For example, when waking up from sleep, if the awakening is unpleasant, the awakening unpleasant measurement button 63 is pressed. Then, the inclination angle of the pillow 20 at that time is measured, and as dizziness history data, for example, "inclination angle 30 ° + dizziness degree rank large (awakening discomfort) + measurement date information" is collected. At this time, the dizziness history is displayed on the liquid crystal display screen 41, such as "x dizziness large inclination 30 ° * year * month * day * hour * minute". If this is the first measurement result, the patient will see the dizziness history of this unfavorable result, and next time, he will try to fall asleep by changing the tilt angle of the pillow 20 to a different value.

When you go to bed at the tilt angle after the above change and wake up from sleep, you can judge for yourself whether the dizziness rank at that time is small, medium, or large (good awakening, normal, unpleasant). If it is not refreshing but not unpleasant (in the case of awakening "normal"), press the corresponding awakening normal time measurement button 62. Then, the tilt angle of the pillow 20 is measured, and for example, "tilt angle 40 ° + dizziness rank (normal awakening) + measurement date information" is collected as dizziness history data, and "△ dizziness middle tilt" is displayed on the liquid crystal display screen 41. The dizziness history of "40 ° * year * month * day * hour * minute" is displayed. If this is the result of the second measurement, the patient will see the dizziness history of this inadequate result, and next time, he will try to fall asleep by changing the tilt angle of the pillow 20 to a different value.

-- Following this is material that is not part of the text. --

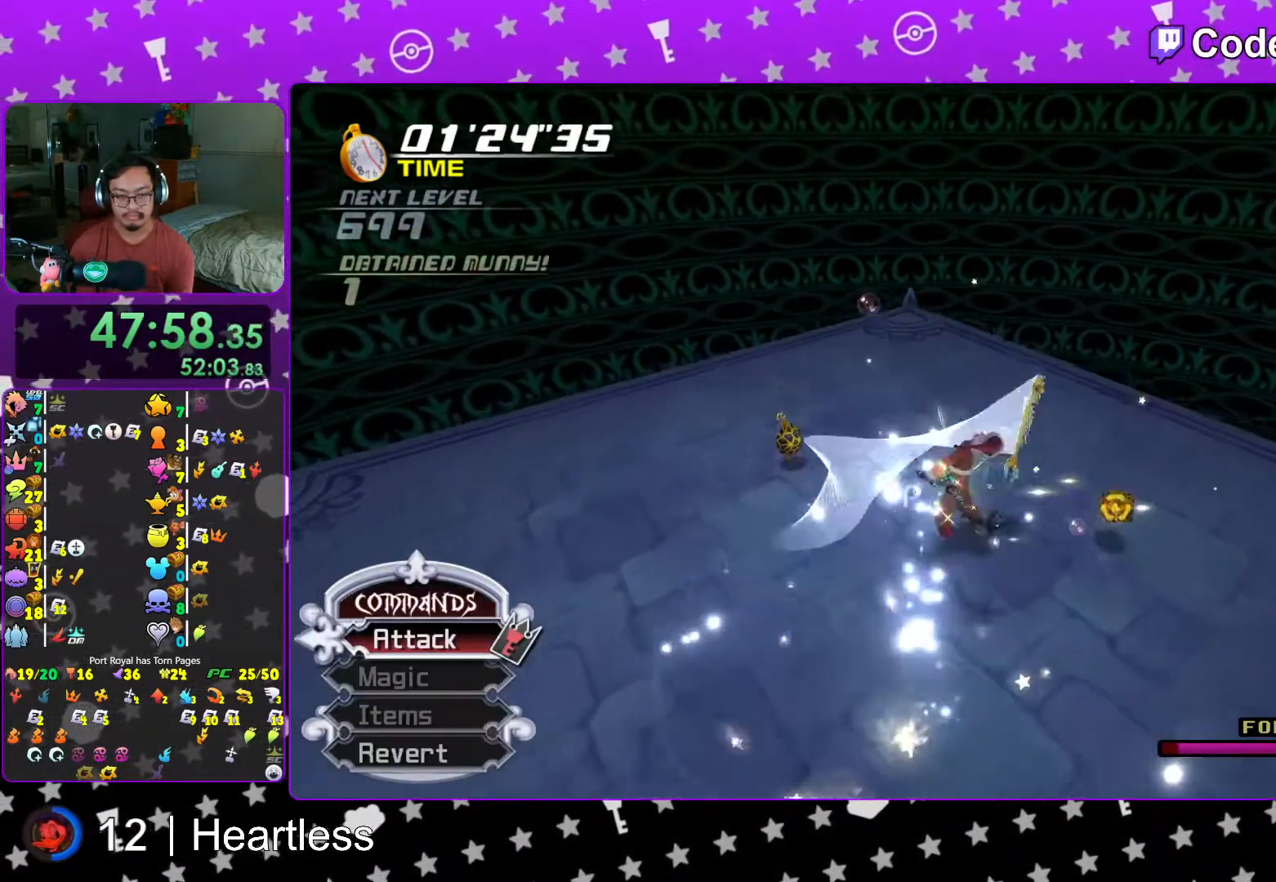
{"buttons": [], "left_stick": "up-left", "right_stick": "center", "events": [[67, "A", "up"], [167, "A", "down"], [267, "A", "up"], [333, "A", "down"], [467, "A", "up"]]}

When you go to bed at the tilt angle after the above change and wake up from sleep, you can judge for yourself whether the dizziness rank at that time is small, medium, or large (good awakening, normal, unpleasant). When the awakening is refreshing (when the awakening is "good"), the corresponding measurement button 61 when the awakening is good is pressed. Then, the tilt angle of the pillow 20 is measured, for example, "tilt angle 45 ° + dizziness rank small (good awakening) + measurement date information" is collected as dizziness history data, and "○ dizziness small" is displayed on the liquid crystal display screen 41. The dizziness history is displayed, such as "Inclination 45 ° * year * month * day * hour * minute". Therefore, the next time he goes to bed, he will try to go to bed at this dizzying tilt angle of 45 °. The new dizziness history data is sequentially added and displayed while the list of the previous dizziness history data is displayed.

In addition, when a large number of the above dizziness history data are accumulated and it is desired to know the optimum value of the front-back inclination angle at which the dizziness degree rank is the lowest as a comprehensive judgment of the past multiple times of dizziness history data, an appropriate value calculation command is used. Press the button 70 to display the optimum tilt angle on the liquid crystal display screen 41. If you want to know the optimum value as the average value, press and hold the appropriate value calculation command button 70 to display the optimum tilt angle on the liquid crystal display screen 41.

In this way, the optimum value of the front-rear inclination angle of the pillow 20 can be obtained while learning sequentially, and finally the setting of the front-rear inclination angle of the pillow 20 can be changed to the optimum value. This makes it possible to obtain a sleep without dizziness.

FIG. 4 is a diagram showing the results of effect comparison with and without countermeasures for patients with benign paroxysmal head dizziness (BBPV). In the figure, the vertical axis "VAS (Visual Analogue Scale)" is a pain evaluation scale, and the degree of pain is marked on the patient on a horizontal straight line of 10 cm with an evaluation scale of 0 to 10. The method used as a pain evaluation method, in which the degree of pain is quantified based on the length of the pain, is also used here. Although VAS is a simple method, it is said to be a very sensitive pain evaluation method. It is expressed as a numerical value from 0 to 10, and the larger the value, the stronger the pain, and the smaller the value, the weaker the pain. "10" is used as the evaluation value for the worst pain that cannot be considered to be stronger than this, and "0" is used as the evaluation value for when there is no pain at all. Ask them to point and evaluate the degree of pain based on how many centimeters they are.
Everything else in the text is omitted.